Productivity: Addressing gender issues and supporting women’s empowerment can enhance productivity in the workforce and supply chain. Investing in women’s skills and facilitating access to resources can improve production quality and stabilize or increase output. Furthermore, human resources (HR) policies that address gender-specific needs (such as family-friendly policies, and non-transferable maternal and paternal paid leave) play a critical role in talent management, and can improve retention and reduce absenteeism. Addressing issues of gender-based violence (whether occurring at home, in the workplace, or en route) can also help reduce absenteeism, presenteeism (loss of productivity resulting from health problems and/or personal issues), and turnover.

Growth: Companies can experience growth by supporting women throughout the value chain. Various research studies have demonstrated that gender diversity has a strong impact on innovation in the workplace. Increasing gender diversity in the supply chain can also lead to greater innovation as well as new or improved market access. Furthermore, given that women control an estimated 64 percent of household spending and $29 trillion of consumer spending worldwide, they are a critical consumer segment that companies need to better understand, design for, and market to if they want to experience market growth.

Finally, gender inequality in a company’s operating environment can affect growth. According to the World Bank, more than 150 economies have at least one law impeding women’s economic participation (such as laws limiting mobility or restricting financial access). Even with positive legal frameworks, social norms such as the expectation that women attend to unpaid care work, can reduce women’s participation in the workforce. McKinsey estimates that if every country matched the progress toward gender parity in the labor markets of its fastest-moving neighbor, global gross domestic product could increase by $12 trillion in 2025.

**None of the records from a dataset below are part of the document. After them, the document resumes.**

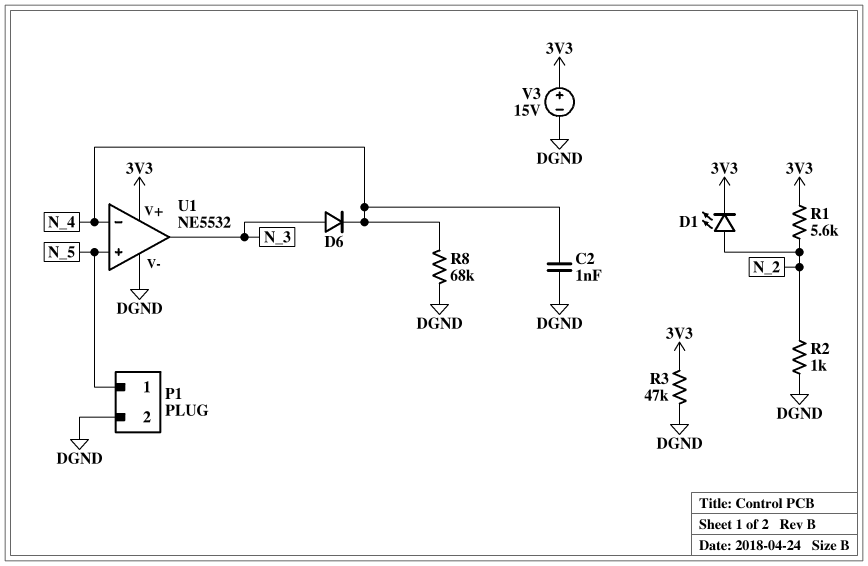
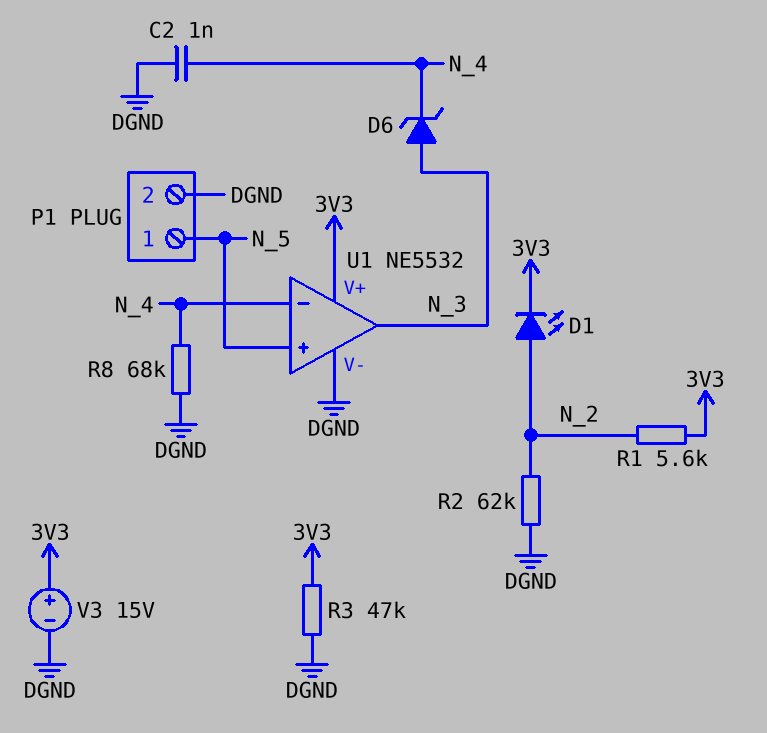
D6: diode (A N_3, K N_4) -> zener (A N_3, K N_4)
R2: 1k (DGND, N_2) -> 62k (DGND, N_2)

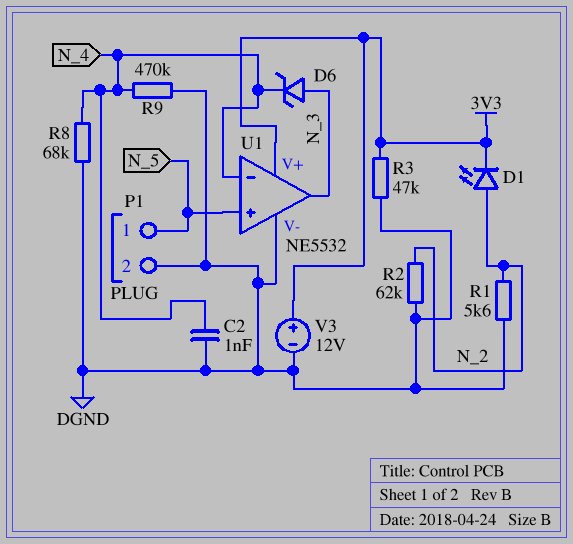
R1: 5.6k (3V3, N_2) -> 5.6k (DGND, N_2)
R9: none -> 470k (DGND, N_4)
V3: 15V (plus 3V3, minus DGND) -> 12V (plus 3V3, minus DGND)

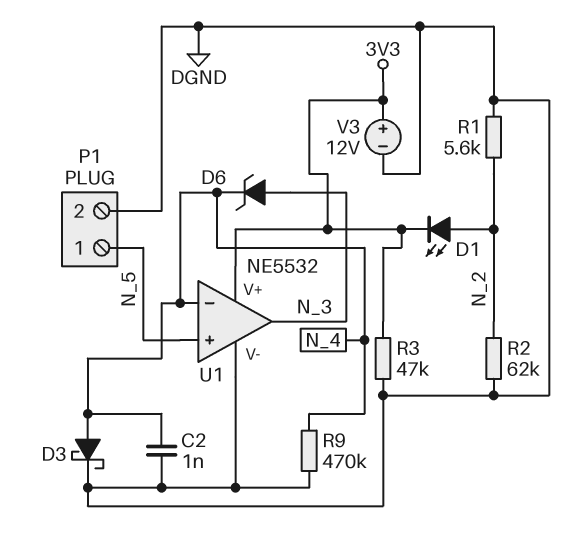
D3: none -> schottky (A N_4, K DGND)
R8: 68k (DGND, N_4) -> none

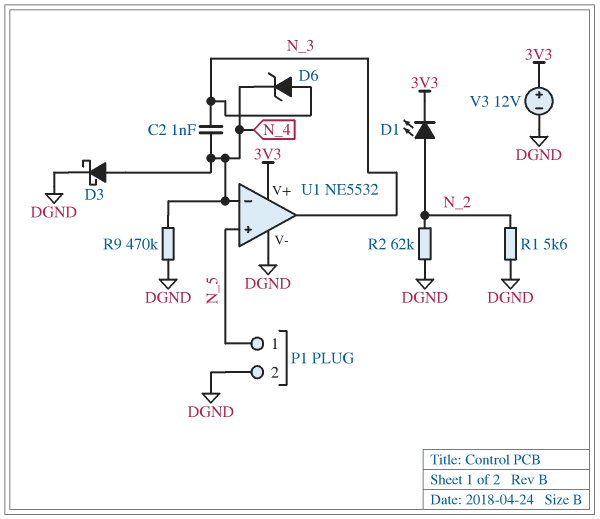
C2: 1nF (DGND, N_4) -> 1nF (N_3, N_4)
R3: 47k (3V3, DGND) -> none

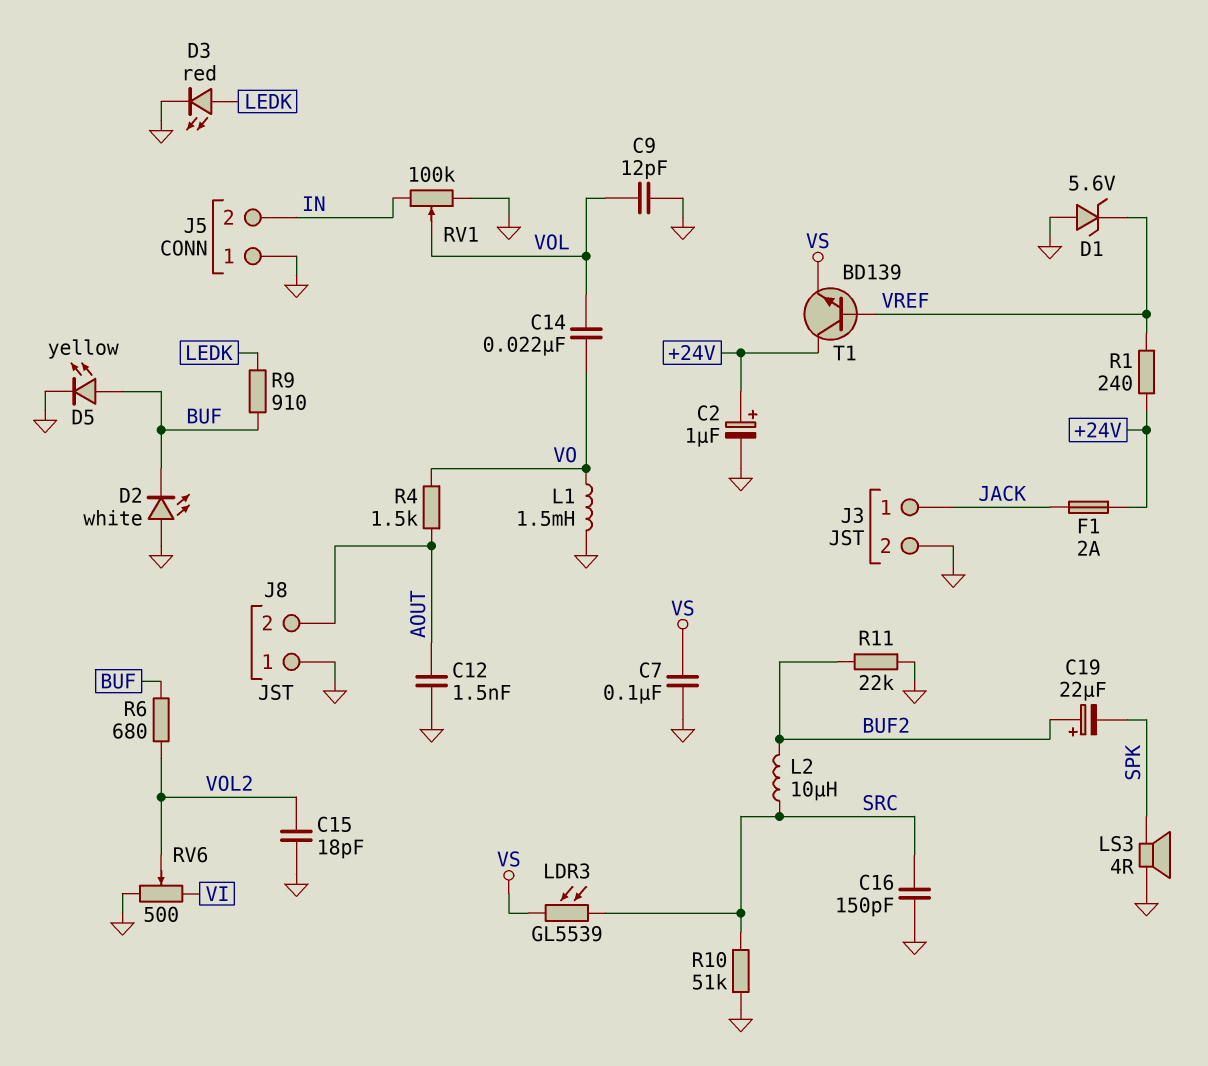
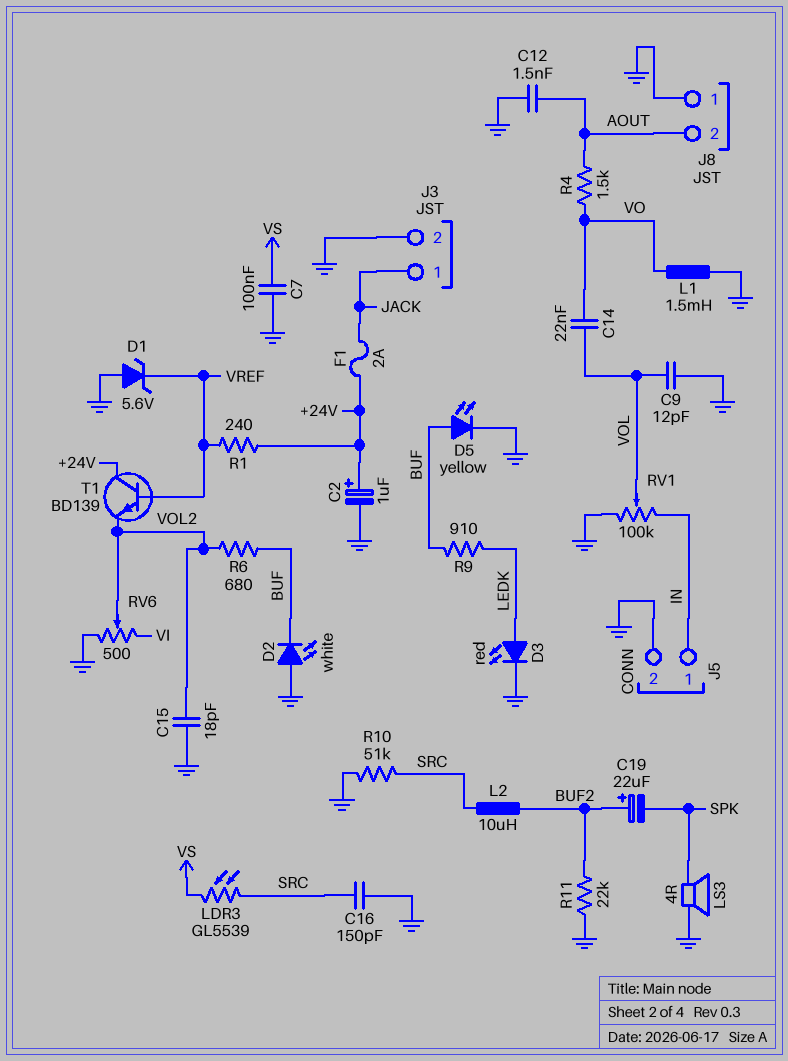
J5 pin 1: GND -> IN
J5 pin 2: IN -> GND
T1: NPN BD139 (B VREF, C +24V, E VS) -> NPN BD139 (B VREF, C +24V, E VOL2)

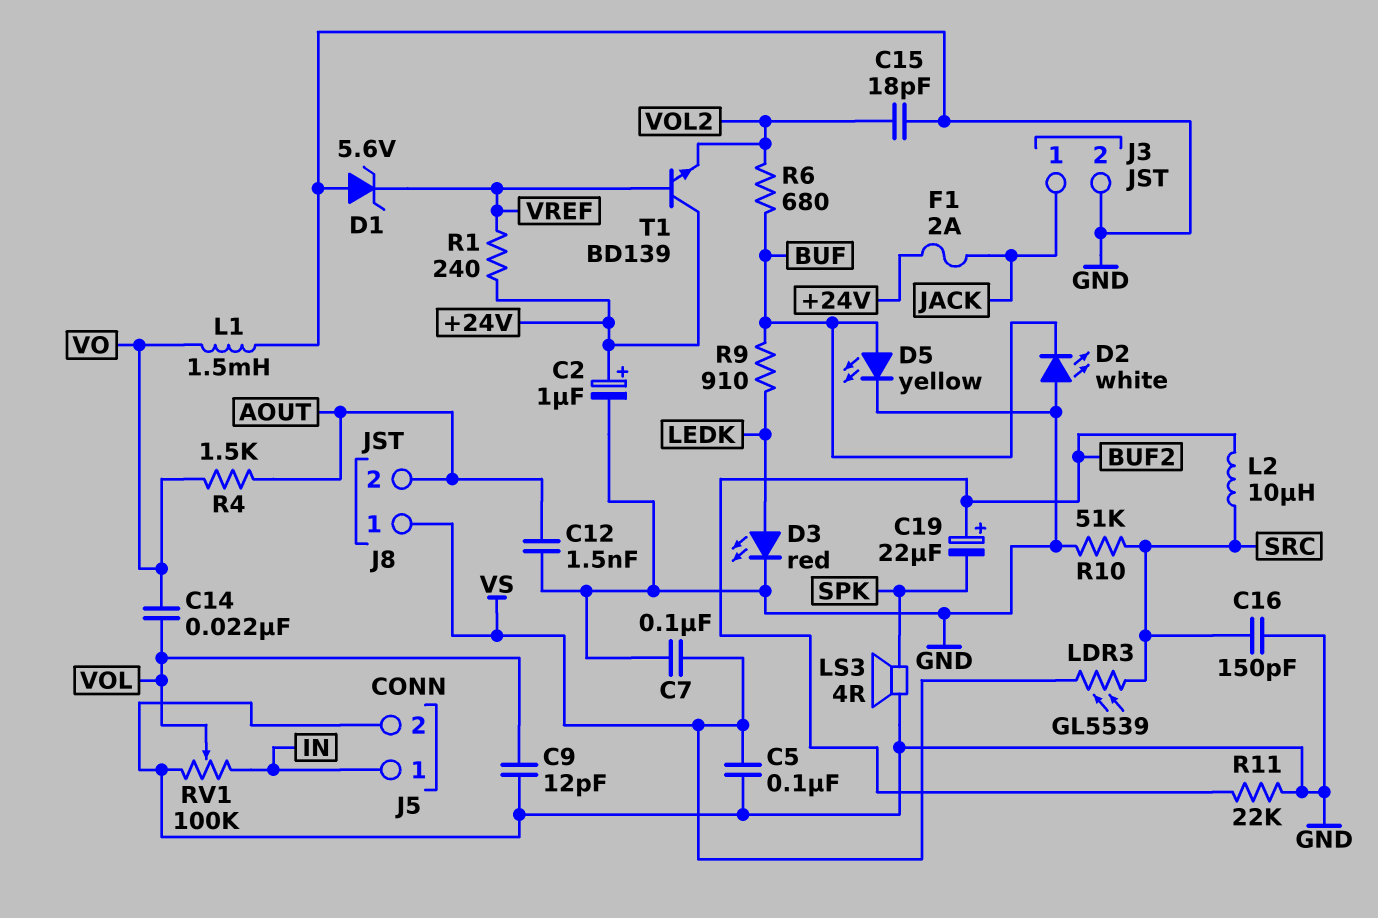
C5: none -> 100nF (GND, VS)
J8 pin 1: GND -> VS
RV6: 500 (GND, VI, wiper VOL2) -> none

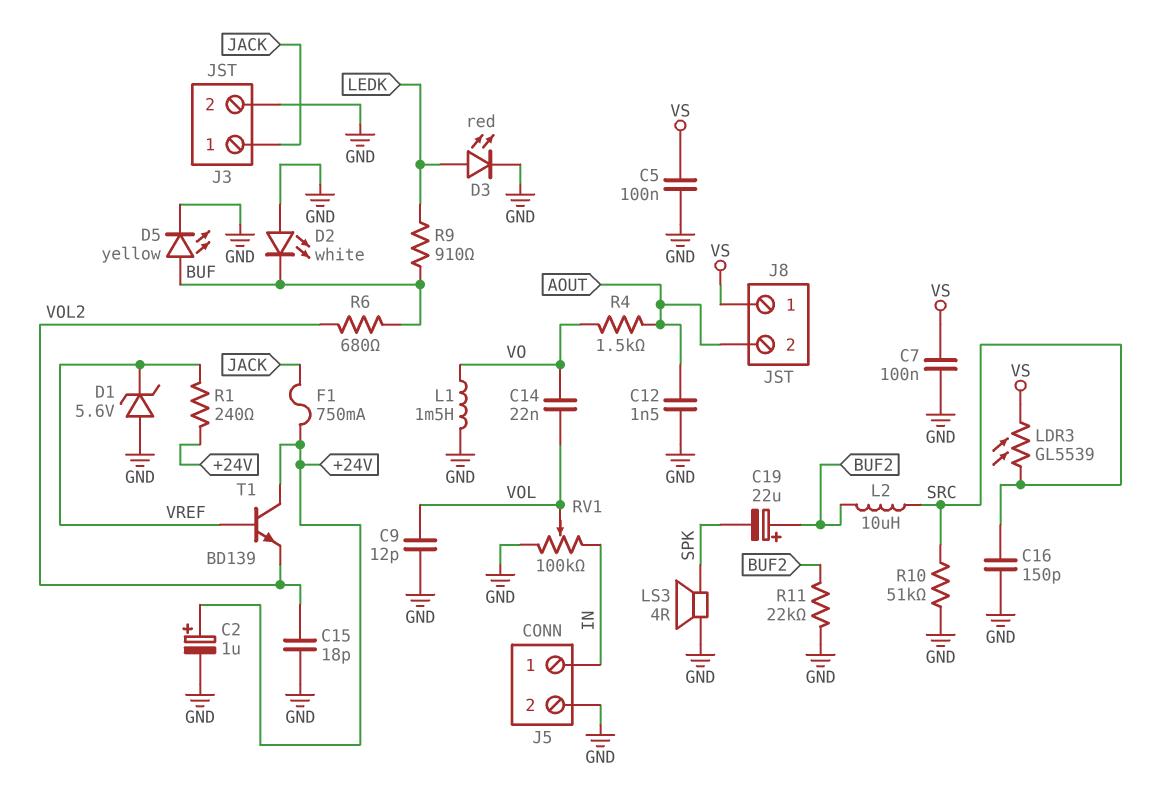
F1: 2A (+24V, JACK) -> 750mA (+24V, JACK)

Outside these three value drivers, and also intertwined with them, are the positive impacts that gender equity and women’s empowerment initiatives can have on more intangible value factors, such as brand and goodwill, particularly among the increasingly important demographic of millennial and post-millennial employees and customers.

Ultimately, the potential social and business impact of addressing gender inequities and advancing women’s empowerment is immense. Indeed, we are already seeing forward-thinking business leaders, such as Paul Polman at Unilever and Art Peck at Gap Inc., who are integrating gender into core business operations throughout the value chain.

There are several things companies interested in expanding their work in this area can do:

  1. Conduct analysis to understand where and to what extent gender is material to the business through value drivers of risk reduction, productivity, and growth.
  2. Get out of siloes. Learn from colleagues who have worked on integrating environmental sustainability, and collaborate with colleagues working on gender across the business—in HR, CSR, and procurement departments—to understand how gender impacts the whole business.
  3. Implement gender friendly policies, programs, and initiatives in core business operations, and ensure that gender initiatives are not restricted to HR or CSR departments or foundations.
  4. Collect and use data to model and quantify the concrete business benefits of interventions to promote gender equality.
  5. Be bold, take action, and share results. Step up, innovate, push forward, and share the social and business impacts of work to empower women. This can help build the case that advancing women across the value chain is important to a long-term sustainable business—not to mention the right thing to do for women and society.